Informalidad peruana, por Elmer Cuba
Informalidad peruana, por Elmer Cuba
Richard Webb

El virrey Toledo la tenía clara. En el Perú, dijo, salvo el oro y la plata, todo lo demás “es nada”, según cuenta Manuel Vicente Villarán en sus “Apuntes sobre la realidad social de los indígenas del Perú”. Toledo, el virrey, sostuvo que los habitantes de esta tierra “son de naturaleza holgazanes”, por lo que era indispensable compelerlos para el trabajo. El ninguneo de hoy no es tan diferente. Cuando se entrevista a los funcionarios y a otras personas importantes en cualquier pueblo del interior, la reacción principal es un cierto fastidio con las ayudas sociales como Juntos. Persona que recibe dádivas, dicen, es una persona que deja de trabajar.

El pesimismo con relación a la capacidad de los ciudadanos de la sierra para lograr su propio desarrollo se mantuvo a lo largo del Virreinato y casi toda la República. Recién en el siglo XX se matizó el argumento, poniendo mayor énfasis en las limitaciones físicas del territorio que en las deficiencias humanas. El pesimismo se mantuvo como la nota dominante hasta fines del siglo pasado. En todo caso, la historia justificaba esa actitud, por lo menos hasta 1987, cuando cuatro distinguidos académicos describieron la economía campesina como “un sector bloqueado y sin futuro, sin grandes cambios en las últimas décadas”. Pero esa declaración experta de desesperanza parece haber actuado como un ábrete sésamo para el desarrollo. Desde 1990 se registra un extraordinario crecimiento de la agricultura en la sierra, promediando 4,1% al año, casi todo realizado por agricultores de poca educación, en pequeñas chacras y sin acceso al crédito o a la asistencia técnica, pero ni holgazanes ni dormidos.

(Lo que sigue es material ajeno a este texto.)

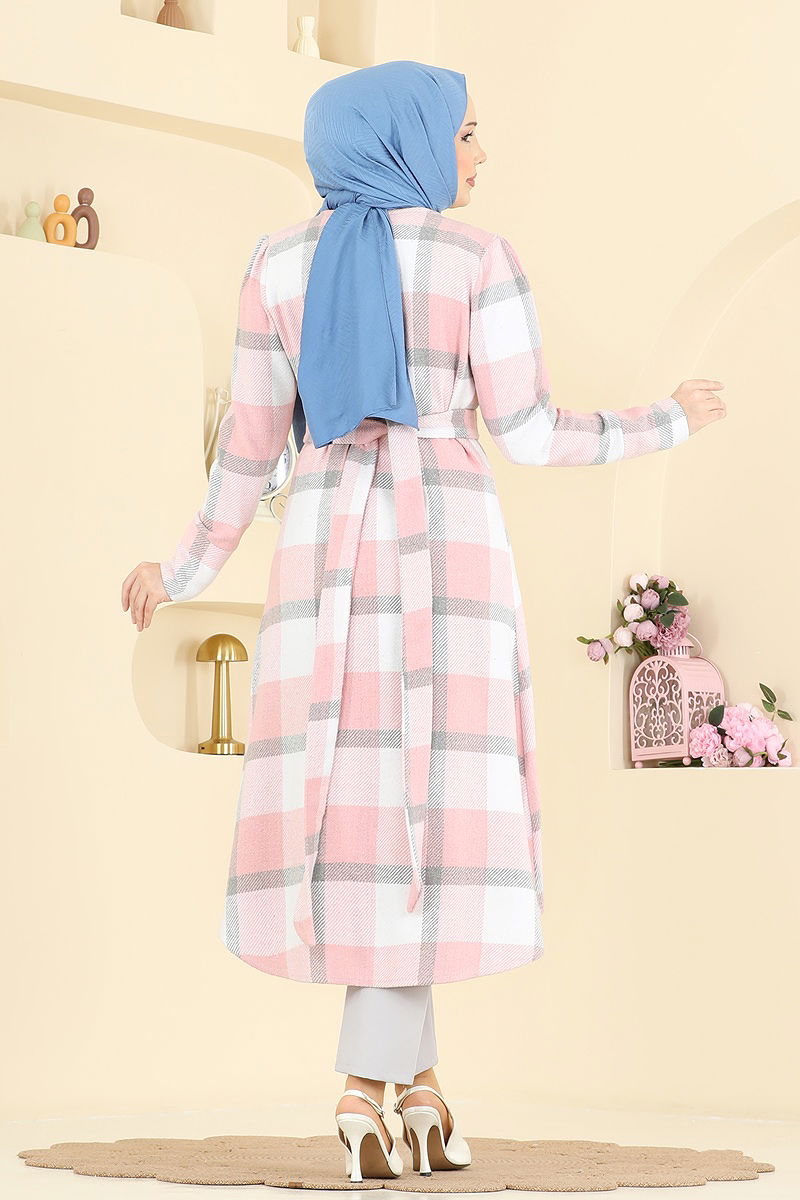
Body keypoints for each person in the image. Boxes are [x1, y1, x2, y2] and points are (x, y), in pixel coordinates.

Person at [121, 60, 726, 1183]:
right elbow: (532, 432)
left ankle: (424, 1092)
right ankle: (365, 1088)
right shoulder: (474, 258)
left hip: (321, 557)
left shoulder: (277, 264)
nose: (480, 154)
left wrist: (184, 567)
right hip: (446, 551)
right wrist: (668, 422)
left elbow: (247, 456)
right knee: (426, 816)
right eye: (466, 133)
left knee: (359, 817)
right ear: (406, 137)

Hoy, se escucha en las ciudades un ninguneo que hace recordar al virrey Toledo, pero que es referido más bien a los trabajadores informales. Un académico de prestigio asegura que los que no trabajan en empresas grandes o medianas no tienen futuro más allá de una mera supervivencia. Ser pequeño es ser improductivo, dice, por lo que el microempresario no puede aspirar ni a un salario mínimo. No habría fórmulas para hacer productivas esas microempresas y, además, muchas son informales que, según el académico, “no quieren avanzar”.

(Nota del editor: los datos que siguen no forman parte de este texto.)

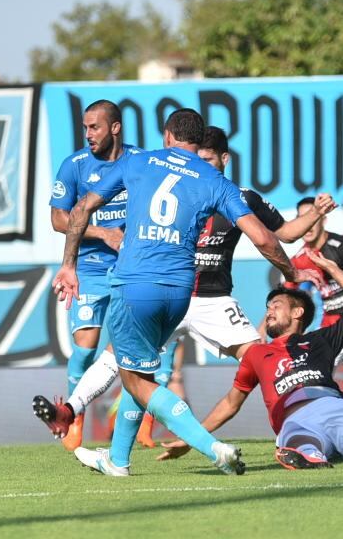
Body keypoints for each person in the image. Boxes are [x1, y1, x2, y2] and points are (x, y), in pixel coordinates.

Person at [48, 108, 308, 476]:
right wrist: (291, 272)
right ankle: (118, 459)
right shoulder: (216, 180)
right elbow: (264, 237)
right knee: (139, 371)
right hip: (181, 290)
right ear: (198, 142)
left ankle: (212, 447)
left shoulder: (141, 161)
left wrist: (69, 265)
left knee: (134, 379)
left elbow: (82, 208)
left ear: (168, 136)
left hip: (136, 283)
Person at [158, 286, 343, 470]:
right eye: (268, 307)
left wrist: (333, 270)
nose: (269, 312)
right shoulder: (255, 354)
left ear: (297, 312)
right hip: (295, 421)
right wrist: (193, 438)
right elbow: (230, 403)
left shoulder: (321, 339)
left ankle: (311, 454)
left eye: (276, 306)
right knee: (299, 443)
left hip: (331, 406)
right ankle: (309, 456)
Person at [45, 99, 138, 449]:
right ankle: (73, 416)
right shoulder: (75, 166)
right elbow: (58, 219)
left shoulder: (138, 161)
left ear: (115, 128)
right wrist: (105, 234)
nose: (88, 134)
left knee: (127, 351)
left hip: (130, 269)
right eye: (85, 127)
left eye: (94, 127)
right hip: (90, 269)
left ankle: (128, 433)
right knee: (85, 350)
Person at [290, 196, 343, 328]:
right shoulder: (298, 260)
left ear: (323, 220)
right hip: (329, 328)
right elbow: (284, 295)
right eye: (303, 219)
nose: (308, 226)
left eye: (312, 218)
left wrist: (332, 269)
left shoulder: (340, 246)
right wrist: (262, 328)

Sin duda la formalización de todas las empresas y todos los trabajadores sería un avance extraordinario para el país. Pero es cuestionable que esa formalización sea un requisito para la mejora en el nivel de vida de gran parte de la población. De hecho, la agricultura de la sierra es una actividad casi enteramente informal, lo que no ha impedido el desarrollo extraordinario reciente. También el informal urbano registra un avance productivo importante. Entre los años 2007 y 2015 la productividad del trabajador informal urbano se elevó en promedio 4% al año, tasa comparable con la de las empresas formales. De otro lado, a simple vista es evidente la enorme expansión –horizontal y vertical– de las viviendas en los barrios residenciales de los trabajadores informales en años recientes, expansión mayormente autofinanciada. Personalmente me resisto al pesimismo en cuanto a la posibilidad de progreso para los trabajadores de las pequeñas empresas informales. Mi argumento más poderoso es que una gran proporción de esa población son mujeres.